Свое сожительство с теми интересами, коими живу и по сей день, я числю почти с рождения, календарные же даты — это нечто притянутое за уши. Такой датой можно считать окончание средней школы, которую я юридически даже не окончил, уехав за месяц до окончания на дачу к Кончаловским, где и застрял на все лето. С начала зимы надо было уже серьезно думать, куда себя пристраивать, хотя это не совсем верно, так все решилось раньше и само собой.

Выбор мог быть между искусством и литературой, ни с тем, ни с другим мне расставаться не хотелось.

Слово «выбор» следует понимать как литературный оборот, в действительности и выбора-то никакого не было. Я и тогда прекрасно понимал, что литература как специальность — дело не по мне и абсолютно исключающее возможность заниматься изоискусством.

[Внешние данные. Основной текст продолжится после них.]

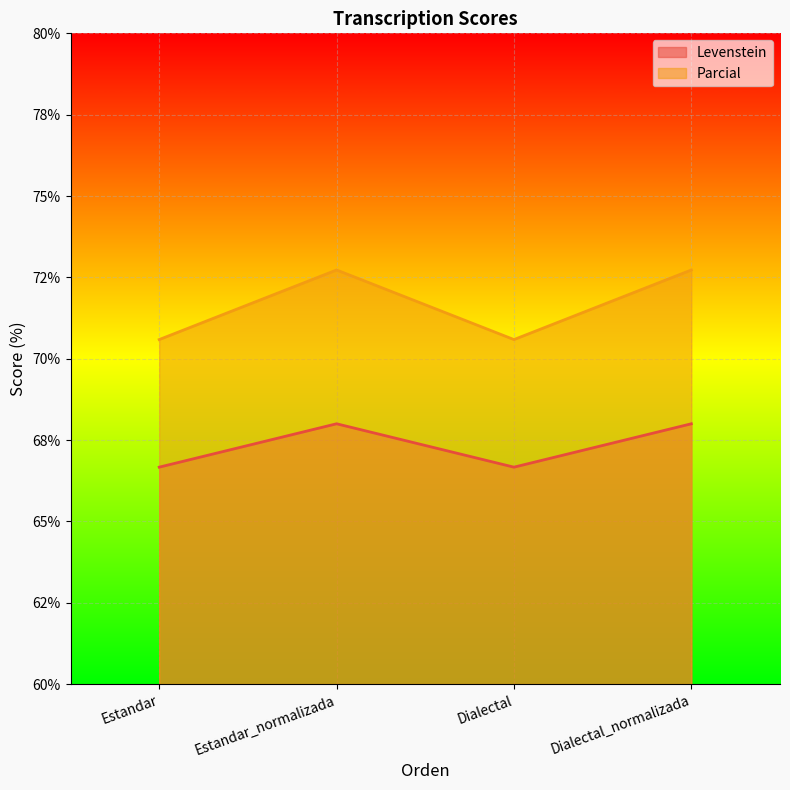

True or false: Parcial has a value of 35.8 at Estandar.

False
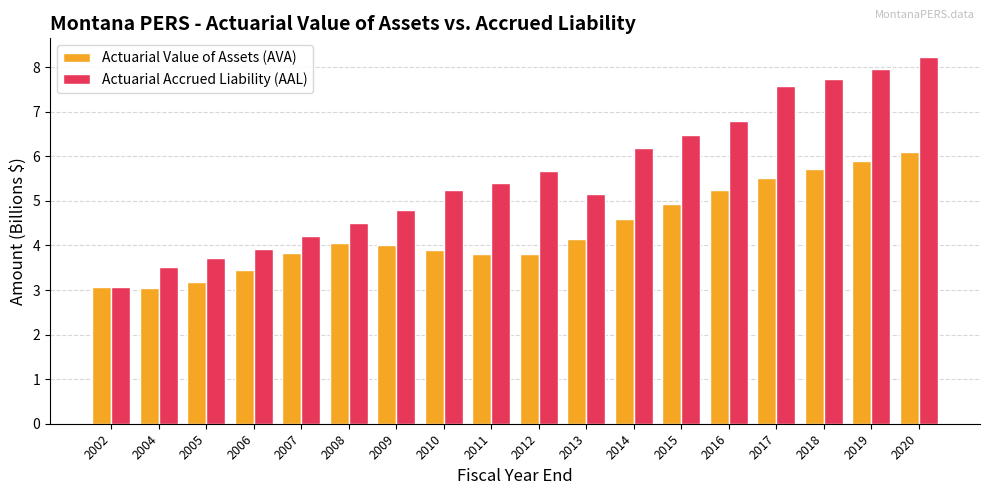

How many values in the Actuarial Accrued Liability (AAL) series are below 5?

7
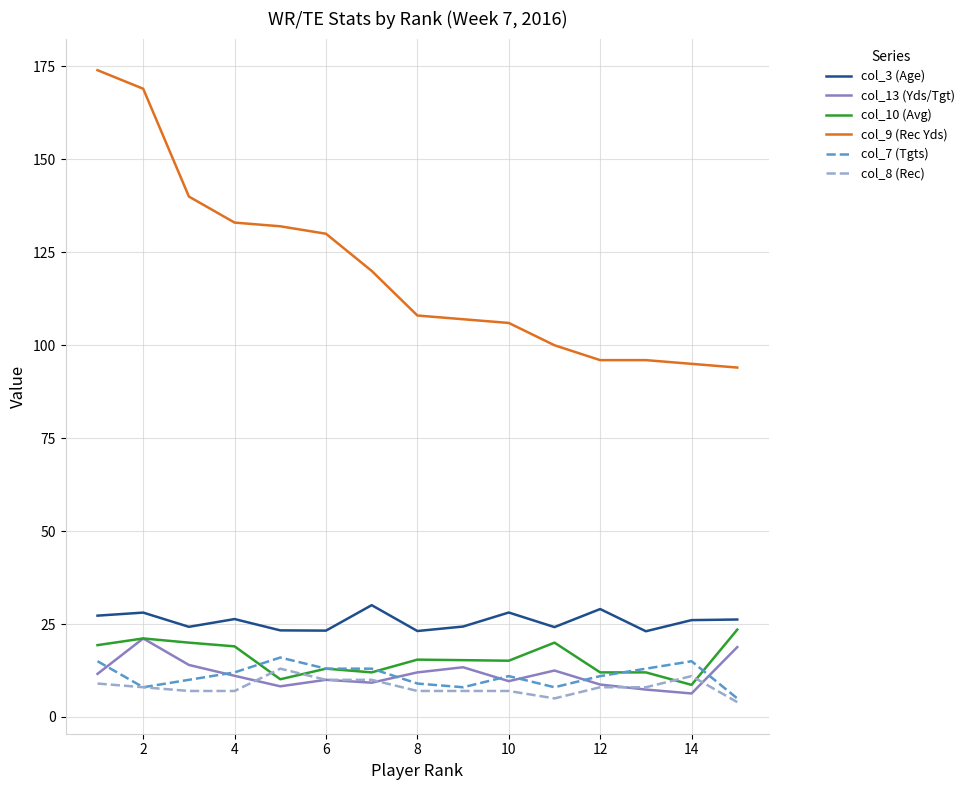

What is the greatest value displayed?

174.0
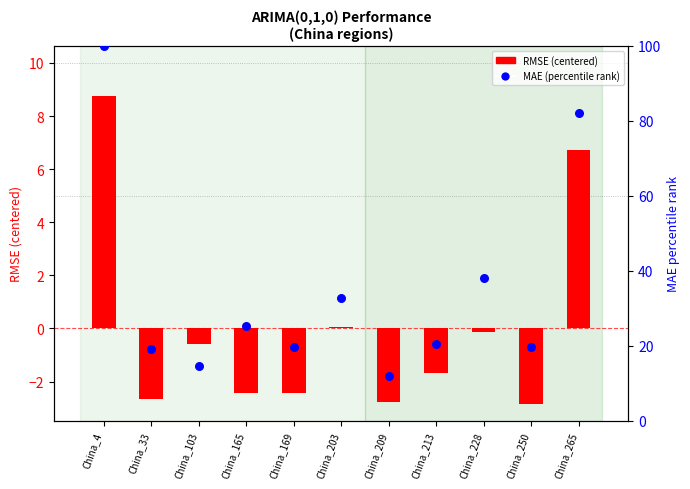

At which category is the sum across all series the highest?

China_4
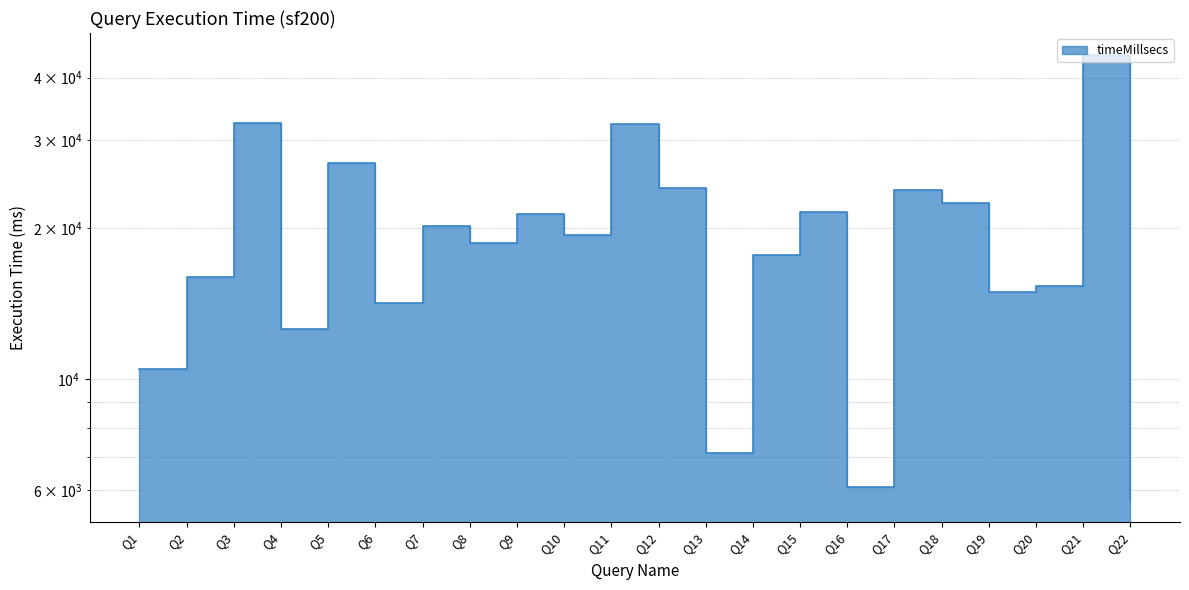

Rank the categories by value from lowest to highest.

Q22, Q16, Q13, Q1, Q4, Q6, Q19, Q20, Q2, Q14, Q8, Q10, Q7, Q9, Q15, Q18, Q17, Q12, Q5, Q11, Q3, Q21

Тогда как любой вид изоискусства никогда никому не мешал писать, и в «любительщине» ни Фромантена, ни Делакруа никто не обвинит. Но это всего лишь рассуждения, и существовали они подспудно.

Было нечто куда более для меня важное и решавшее категорически вопросы о литературе. Это было вето, наложенное Борисом Леонидовичем Пастернаком на мою деятельность на этом поприще. Понятно, что на самом деле никакого вето не было, просто я воспринимал это как вето, и этого было вполне достаточно, чтобы я через всю жизнь пронес любовь и чувство благодарности к этому человеку. Это был тончайший, трогательно деликатный человек, он умел за поверхностью слов слышать пульсацию, за образом или мыслью — те подземные ключи, которые их питают; поэтому так легко было при встречах с ним разговаривать и одновременно столь трудно.